# Betta fish won't eat anything except blood worms!



## prettykitty123 (Jan 8, 2013)

Hi. I wrote a couple days ago that my new Betta fish, Swimmers, wouldn't eat at all. I have tired 2 different pellet foods: Tetra BettaMin floating pellets and Betta Bites pellets, and he doesn't eat them at all. Eventually, they fall to the bottom.
A friend at a local feed store gave me some freeze dried blood worms and told me to see if he would eat them. He ate a pinch of them that I put in the fish bowl, but so far, this is the only thing he will eat.

Is it safe to just give Swimmers freeze dried blood worms exclusively? Do you think he will start to eat normally once he is in a bigger fish tank with a filter and heater? I recently got one today and am going to set it up this afternoon.


----------



## Kytkattin (May 15, 2011)

No, freeze-dried do not have enough nutrients, need to be rehydrated before feeding to prevent bloat, and should only be given as treats. I personally prefer frozen to freeze-dried. Don't give him any more of the bloodworms until he eats the pellets. A healthy betta can survive 2 weeks or more without eating, so don't worry if he won't eat them at first. He will get hungry eventually. Just put one or two pieces, and if he does't eat them within a few minutes take them out. Don't let them sink to the bottom and pollute the water. 

Also consider getting a healthier pellet to feed. New Life Spectrum, either the Small Fish or Betta formulas are considered top notch by a lot of people on the site. Otherwise, check the ingredient list, as a good food should have fish and/or shrimp as the first ingredient, and should not include ethoxiquin (not sure on the spelling...) as it is a low level pesticide used as a preservative that is bad for your fish.


----------



## Viva (Oct 18, 2012)

Pellets are highly nutritious whereas frozen and freeze-dried foods are generally fed as a treat. Feeding ONLY these foods can result in malnutrition which leads to lower immune system which leads to sickness. The betta may not recognize the pellet as food, or the pellet is too big. Things you could try (in order):

1. Crush the pellet into smaller pieces
2. "Trick" your betta by putting in food that you know he likes, wait for him to eat it, and then immediately put a pellet in directly above his mouth...sometimes they will eat it assuming its the same thing they just ate
2. Soak the pellet in garlic juice...this makes the food smell irresistable 
4. Fast your betta for a few days so he becomes hungry, then feed a pellet. If not, fast again for another few days...eventually he WILL eat it.


----------



## asukabetta (Oct 2, 2012)

Well yes it is an issue with new bettas, especially since you do not know what they were feeding them before hand. Thus the food training begins.

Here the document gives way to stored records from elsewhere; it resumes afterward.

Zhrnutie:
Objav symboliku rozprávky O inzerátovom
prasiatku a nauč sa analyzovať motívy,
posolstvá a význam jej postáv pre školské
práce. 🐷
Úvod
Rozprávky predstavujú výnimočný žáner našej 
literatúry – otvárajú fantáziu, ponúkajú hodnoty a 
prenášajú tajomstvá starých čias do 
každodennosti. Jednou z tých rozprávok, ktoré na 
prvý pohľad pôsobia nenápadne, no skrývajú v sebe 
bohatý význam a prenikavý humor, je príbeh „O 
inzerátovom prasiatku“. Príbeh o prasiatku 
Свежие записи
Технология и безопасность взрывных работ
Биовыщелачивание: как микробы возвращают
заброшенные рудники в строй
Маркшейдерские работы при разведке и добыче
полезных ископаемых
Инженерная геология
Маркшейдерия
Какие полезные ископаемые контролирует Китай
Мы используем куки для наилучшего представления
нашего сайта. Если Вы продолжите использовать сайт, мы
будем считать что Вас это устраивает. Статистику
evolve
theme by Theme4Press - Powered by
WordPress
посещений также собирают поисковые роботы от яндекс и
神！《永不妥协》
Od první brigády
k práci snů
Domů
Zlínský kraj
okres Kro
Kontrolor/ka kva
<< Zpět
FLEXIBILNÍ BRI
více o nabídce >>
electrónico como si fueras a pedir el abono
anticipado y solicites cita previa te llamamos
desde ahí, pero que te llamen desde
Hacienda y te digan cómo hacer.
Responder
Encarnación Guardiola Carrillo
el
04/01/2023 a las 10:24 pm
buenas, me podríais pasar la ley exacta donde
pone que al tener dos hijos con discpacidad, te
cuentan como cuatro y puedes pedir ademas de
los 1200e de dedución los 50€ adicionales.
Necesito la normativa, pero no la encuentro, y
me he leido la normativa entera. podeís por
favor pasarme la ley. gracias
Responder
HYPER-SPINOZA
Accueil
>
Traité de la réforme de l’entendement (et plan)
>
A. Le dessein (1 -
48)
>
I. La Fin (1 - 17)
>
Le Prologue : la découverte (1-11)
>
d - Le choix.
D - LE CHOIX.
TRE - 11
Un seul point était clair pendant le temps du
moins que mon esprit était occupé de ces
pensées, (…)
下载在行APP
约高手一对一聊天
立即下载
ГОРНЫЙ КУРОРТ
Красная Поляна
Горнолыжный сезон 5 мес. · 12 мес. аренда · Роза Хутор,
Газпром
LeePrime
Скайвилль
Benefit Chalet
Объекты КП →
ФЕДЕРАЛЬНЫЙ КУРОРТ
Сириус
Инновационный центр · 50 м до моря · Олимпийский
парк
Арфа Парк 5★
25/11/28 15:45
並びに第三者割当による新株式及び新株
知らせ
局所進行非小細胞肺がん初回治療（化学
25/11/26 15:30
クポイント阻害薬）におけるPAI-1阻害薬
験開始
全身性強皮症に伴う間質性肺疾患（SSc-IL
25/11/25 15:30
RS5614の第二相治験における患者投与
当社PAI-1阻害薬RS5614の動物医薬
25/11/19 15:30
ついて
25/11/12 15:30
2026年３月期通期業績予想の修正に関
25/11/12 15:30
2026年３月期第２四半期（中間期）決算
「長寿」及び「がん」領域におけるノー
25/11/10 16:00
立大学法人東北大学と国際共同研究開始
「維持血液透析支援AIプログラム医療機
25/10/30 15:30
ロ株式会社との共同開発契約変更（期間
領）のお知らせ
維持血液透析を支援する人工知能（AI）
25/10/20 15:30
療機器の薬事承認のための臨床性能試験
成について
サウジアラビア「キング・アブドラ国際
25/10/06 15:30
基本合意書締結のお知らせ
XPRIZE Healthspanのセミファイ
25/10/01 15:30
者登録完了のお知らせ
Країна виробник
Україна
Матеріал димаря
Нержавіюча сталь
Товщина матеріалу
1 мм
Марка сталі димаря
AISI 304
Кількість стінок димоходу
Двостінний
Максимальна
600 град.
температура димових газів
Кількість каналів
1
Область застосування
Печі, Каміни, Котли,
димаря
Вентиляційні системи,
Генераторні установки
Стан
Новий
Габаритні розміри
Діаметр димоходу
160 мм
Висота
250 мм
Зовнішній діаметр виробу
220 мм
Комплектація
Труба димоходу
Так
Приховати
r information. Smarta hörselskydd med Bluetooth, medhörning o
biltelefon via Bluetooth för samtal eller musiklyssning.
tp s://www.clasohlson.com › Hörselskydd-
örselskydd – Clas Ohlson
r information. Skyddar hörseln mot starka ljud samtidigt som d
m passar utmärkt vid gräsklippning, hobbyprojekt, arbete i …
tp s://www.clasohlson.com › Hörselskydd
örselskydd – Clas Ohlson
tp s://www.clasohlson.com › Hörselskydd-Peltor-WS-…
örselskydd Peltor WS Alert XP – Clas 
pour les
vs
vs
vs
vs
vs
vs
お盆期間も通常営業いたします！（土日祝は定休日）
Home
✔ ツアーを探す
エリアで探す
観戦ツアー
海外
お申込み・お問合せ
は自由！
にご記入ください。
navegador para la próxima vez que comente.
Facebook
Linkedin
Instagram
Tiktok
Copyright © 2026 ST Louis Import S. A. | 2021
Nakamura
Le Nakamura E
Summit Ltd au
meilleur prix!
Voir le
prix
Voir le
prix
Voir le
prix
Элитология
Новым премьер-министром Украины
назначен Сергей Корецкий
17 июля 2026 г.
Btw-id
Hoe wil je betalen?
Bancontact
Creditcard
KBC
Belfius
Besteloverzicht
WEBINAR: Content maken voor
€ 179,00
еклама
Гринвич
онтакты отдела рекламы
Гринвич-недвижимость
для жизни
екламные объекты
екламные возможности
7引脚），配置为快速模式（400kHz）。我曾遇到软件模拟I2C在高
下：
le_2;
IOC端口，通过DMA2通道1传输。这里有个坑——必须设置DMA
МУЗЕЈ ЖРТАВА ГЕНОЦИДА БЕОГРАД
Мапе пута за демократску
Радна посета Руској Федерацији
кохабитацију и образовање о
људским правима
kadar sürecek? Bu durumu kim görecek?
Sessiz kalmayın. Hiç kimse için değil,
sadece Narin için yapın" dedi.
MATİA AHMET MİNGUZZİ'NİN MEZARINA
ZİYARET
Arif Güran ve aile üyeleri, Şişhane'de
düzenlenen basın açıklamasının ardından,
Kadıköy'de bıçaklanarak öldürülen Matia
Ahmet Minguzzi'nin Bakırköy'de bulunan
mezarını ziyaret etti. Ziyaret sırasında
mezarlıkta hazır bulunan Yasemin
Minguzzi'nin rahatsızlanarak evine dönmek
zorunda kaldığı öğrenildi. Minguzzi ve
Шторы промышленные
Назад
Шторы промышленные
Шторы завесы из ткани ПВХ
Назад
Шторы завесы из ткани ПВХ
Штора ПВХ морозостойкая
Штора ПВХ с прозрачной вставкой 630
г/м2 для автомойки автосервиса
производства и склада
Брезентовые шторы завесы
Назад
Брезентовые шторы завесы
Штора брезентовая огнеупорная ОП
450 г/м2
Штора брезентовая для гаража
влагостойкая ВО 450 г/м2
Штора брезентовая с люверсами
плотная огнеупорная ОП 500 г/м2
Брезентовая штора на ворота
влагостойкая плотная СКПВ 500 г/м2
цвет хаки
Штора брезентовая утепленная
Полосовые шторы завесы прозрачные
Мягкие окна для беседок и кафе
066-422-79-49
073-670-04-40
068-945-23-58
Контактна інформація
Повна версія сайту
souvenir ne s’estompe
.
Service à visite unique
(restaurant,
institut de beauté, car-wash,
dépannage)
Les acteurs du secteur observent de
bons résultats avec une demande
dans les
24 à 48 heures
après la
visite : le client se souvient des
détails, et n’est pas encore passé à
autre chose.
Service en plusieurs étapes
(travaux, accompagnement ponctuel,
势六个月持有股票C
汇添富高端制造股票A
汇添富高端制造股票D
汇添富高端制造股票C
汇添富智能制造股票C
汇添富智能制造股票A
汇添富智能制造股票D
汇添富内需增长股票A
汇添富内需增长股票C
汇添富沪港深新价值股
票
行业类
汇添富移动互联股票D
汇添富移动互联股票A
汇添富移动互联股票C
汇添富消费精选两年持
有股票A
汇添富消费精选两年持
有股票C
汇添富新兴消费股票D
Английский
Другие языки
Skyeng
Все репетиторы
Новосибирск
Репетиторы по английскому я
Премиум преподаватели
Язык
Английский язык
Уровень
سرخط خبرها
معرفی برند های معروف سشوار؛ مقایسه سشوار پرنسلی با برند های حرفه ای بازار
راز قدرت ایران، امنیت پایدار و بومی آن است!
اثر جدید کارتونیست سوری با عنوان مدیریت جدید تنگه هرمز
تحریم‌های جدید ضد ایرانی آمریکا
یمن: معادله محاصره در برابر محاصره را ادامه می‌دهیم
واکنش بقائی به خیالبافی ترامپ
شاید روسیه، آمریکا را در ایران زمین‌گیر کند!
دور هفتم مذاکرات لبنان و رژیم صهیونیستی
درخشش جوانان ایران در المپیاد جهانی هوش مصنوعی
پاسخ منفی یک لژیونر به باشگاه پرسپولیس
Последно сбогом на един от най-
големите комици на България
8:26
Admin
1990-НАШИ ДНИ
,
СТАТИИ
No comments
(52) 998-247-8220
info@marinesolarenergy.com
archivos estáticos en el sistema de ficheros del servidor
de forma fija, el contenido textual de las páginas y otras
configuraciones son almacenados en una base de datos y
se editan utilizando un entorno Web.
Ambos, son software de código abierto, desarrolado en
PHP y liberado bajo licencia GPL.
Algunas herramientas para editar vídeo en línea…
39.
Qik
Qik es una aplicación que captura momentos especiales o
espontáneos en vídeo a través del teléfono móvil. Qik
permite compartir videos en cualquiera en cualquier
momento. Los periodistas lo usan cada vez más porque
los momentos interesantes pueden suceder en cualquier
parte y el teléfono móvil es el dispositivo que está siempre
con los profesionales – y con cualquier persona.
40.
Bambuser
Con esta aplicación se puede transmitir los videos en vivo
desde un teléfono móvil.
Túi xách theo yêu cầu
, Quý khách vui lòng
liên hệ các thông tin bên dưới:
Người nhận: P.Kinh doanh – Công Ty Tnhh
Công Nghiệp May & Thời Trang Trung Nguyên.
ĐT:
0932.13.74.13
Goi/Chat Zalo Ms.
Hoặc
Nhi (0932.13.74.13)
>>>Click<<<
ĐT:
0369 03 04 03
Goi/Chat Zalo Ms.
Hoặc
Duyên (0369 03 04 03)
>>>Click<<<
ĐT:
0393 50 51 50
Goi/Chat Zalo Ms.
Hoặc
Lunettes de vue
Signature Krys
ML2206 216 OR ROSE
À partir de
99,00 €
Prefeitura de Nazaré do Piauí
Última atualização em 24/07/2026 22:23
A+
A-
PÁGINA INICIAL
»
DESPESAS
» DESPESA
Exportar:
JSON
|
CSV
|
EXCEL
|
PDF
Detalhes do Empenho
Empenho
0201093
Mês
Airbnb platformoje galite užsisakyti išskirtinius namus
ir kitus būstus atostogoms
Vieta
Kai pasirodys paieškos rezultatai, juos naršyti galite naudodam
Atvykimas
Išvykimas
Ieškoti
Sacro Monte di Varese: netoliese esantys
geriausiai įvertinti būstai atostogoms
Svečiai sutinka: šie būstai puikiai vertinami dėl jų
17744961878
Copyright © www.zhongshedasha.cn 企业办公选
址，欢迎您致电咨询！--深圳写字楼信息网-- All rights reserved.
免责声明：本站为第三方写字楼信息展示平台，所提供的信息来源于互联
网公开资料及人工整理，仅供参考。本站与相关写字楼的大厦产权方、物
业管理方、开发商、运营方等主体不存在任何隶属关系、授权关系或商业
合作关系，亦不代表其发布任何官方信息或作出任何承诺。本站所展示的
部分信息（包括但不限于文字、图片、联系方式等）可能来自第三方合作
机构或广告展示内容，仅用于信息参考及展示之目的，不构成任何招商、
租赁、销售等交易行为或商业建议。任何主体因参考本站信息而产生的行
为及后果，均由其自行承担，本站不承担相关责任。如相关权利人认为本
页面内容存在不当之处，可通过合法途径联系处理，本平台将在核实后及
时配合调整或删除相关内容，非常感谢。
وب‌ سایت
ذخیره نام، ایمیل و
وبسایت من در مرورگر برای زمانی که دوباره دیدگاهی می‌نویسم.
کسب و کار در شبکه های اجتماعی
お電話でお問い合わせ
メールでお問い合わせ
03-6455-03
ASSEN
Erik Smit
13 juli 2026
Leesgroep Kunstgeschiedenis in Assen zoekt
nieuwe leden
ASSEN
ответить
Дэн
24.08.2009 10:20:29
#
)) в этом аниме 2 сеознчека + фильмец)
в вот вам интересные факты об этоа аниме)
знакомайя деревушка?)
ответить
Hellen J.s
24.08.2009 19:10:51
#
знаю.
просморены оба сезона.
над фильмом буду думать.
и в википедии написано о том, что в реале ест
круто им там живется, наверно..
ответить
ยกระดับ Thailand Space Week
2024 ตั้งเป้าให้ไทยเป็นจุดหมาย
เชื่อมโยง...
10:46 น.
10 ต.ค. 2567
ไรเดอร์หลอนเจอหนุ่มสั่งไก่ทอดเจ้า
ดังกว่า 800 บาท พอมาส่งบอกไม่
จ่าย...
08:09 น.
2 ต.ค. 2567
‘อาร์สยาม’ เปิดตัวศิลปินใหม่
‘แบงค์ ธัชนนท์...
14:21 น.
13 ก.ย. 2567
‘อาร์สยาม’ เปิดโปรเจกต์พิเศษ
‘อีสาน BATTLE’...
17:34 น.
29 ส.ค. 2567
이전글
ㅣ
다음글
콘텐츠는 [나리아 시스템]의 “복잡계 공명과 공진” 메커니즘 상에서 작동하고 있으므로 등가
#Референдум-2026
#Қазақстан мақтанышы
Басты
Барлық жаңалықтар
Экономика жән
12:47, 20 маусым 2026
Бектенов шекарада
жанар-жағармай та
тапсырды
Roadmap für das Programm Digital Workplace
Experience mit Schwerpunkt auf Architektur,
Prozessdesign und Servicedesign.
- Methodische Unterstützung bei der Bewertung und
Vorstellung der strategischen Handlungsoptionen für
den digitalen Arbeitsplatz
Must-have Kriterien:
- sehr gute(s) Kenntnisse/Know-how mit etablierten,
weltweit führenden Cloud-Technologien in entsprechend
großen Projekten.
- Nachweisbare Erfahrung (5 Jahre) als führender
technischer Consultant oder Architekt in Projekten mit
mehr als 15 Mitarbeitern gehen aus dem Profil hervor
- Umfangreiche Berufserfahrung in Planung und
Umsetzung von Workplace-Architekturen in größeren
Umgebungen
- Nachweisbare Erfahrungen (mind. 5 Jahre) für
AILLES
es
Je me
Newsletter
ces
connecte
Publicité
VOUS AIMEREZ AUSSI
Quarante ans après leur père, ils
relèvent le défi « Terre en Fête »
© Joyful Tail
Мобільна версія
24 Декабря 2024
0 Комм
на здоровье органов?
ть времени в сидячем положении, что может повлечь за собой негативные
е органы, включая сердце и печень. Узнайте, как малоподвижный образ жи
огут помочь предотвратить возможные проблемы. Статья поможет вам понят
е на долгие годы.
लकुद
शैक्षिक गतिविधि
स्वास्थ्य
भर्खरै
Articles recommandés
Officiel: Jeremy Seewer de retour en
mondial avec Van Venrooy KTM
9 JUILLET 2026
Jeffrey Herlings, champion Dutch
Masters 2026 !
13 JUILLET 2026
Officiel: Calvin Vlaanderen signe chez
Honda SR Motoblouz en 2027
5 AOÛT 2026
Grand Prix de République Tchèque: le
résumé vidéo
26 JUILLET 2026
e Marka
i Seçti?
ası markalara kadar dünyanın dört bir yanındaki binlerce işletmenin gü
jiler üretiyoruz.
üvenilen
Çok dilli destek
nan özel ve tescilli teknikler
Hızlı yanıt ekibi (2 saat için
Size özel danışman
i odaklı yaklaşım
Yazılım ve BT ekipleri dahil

Like said by Viva there are a few things you can try (this is the order I use when feed training new bettas):

1. Asking the store what they fed them if it is a type of pellet or flake, that way you can feed them the same and eventually train them to eat something healthier order of healthy foods (live> frozen> pellet > dried > flake). If it was only freeze dried worms then you will have to skip this option

2. Switching food brands. I have yet to see a betta reject Spectrum life betta pellets and omega buffet pellets, they are yummy in their tummies. You can see if they spit it out, it may be because the pellet is too big and you can crush it smaller for them and see if they eat it then.

3. Tricking the betta (if the betta is smart he will catch on >_> little spoiled critters!)

4. Dipping it in garlic juice, however it gets a little messy in the water

5. Fasting the betta and see if he eventually eats it out of hunger and gets used to it. However there are cases in which bettas are very stubborn and you might be forced to use the next options.

6. Frozen food: I recommend mysis shrimp for regular feeding, they are very nutricious and yummy and cheap as well! Problem is that they dirty the water quickly. (frozen blood worms as a treat) My method of feeding is cutting the shrimp cube in a very very small piece and thawing it. Then I proceed to feed the shrimp one by one, with my finger or a chopstick. They will associate your finger or chopstick with food so if you want them to follow your finger, then don't use a chopstick. I use a chopstick because I'm allergic to blood worms anyways-

7. Live foods: Big daphnia or brine shrimp are other options if the betta has rejected all of above. No betta that I know of has rejected these. Their main problem is keeping them and they are sometimes quite expensive to buy on a regular basis.

Just like humans a betta benefits from a varied diet  Mine eat pellets, frozen blood worms, frozen mysis shrimp.


----------



## BettaBaited (May 22, 2012)

I had a rescue betta that wouldn't eat anything except those freeze-dried bloodworms. Turns out that's what Petco uses as their staple food... go figure. What I did was put in a couple pieces of bloodworm with two or three small pellets. He ate them, because he assumed they were bloodworm... silly betta! Eventually I was able to increase pellets & decrease bloodworms. He eats pellets fine now.


----------



## prettykitty123 (Jan 8, 2013)

I finally got Swimmers to eat something other than blood worms! I went down to the pet store and got some flake betta food. He loves it. 
I did notice that he would eat a piece and then spit it out, and then he would eat what he spit out again. Is this normal? I thought it looked a bit odd. 

I am just happy that he is eating something. It took him 6 days to eat something. I guess he just doesn't like pellet food.


----------